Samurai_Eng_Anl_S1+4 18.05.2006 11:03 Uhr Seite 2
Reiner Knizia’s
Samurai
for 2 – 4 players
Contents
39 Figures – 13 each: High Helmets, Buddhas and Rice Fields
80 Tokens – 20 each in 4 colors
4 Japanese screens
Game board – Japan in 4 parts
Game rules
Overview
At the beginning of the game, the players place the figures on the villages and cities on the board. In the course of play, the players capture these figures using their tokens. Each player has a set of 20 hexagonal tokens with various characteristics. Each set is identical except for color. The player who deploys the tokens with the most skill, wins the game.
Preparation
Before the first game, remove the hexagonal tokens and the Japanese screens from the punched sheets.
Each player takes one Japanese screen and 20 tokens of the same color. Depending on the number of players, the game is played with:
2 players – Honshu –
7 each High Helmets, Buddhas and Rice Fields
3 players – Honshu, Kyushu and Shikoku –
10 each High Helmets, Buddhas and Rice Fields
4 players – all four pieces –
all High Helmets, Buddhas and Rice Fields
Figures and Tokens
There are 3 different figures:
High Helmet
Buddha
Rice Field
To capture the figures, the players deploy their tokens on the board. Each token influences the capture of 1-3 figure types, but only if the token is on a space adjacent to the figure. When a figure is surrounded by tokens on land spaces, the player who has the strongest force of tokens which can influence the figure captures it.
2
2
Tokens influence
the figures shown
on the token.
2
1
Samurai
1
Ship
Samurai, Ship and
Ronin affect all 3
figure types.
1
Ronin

# PROMPT
Looking through the records, copy out every line in which the word "Buddhas" is found.

# WRITTEN RESPONSE
39 Figures – 13 each: High Helmets, Buddhas and Rice Fields
7 each High Helmets, Buddhas and Rice Fields
10 each High Helmets, Buddhas and Rice Fields
all High Helmets, Buddhas and Rice Fields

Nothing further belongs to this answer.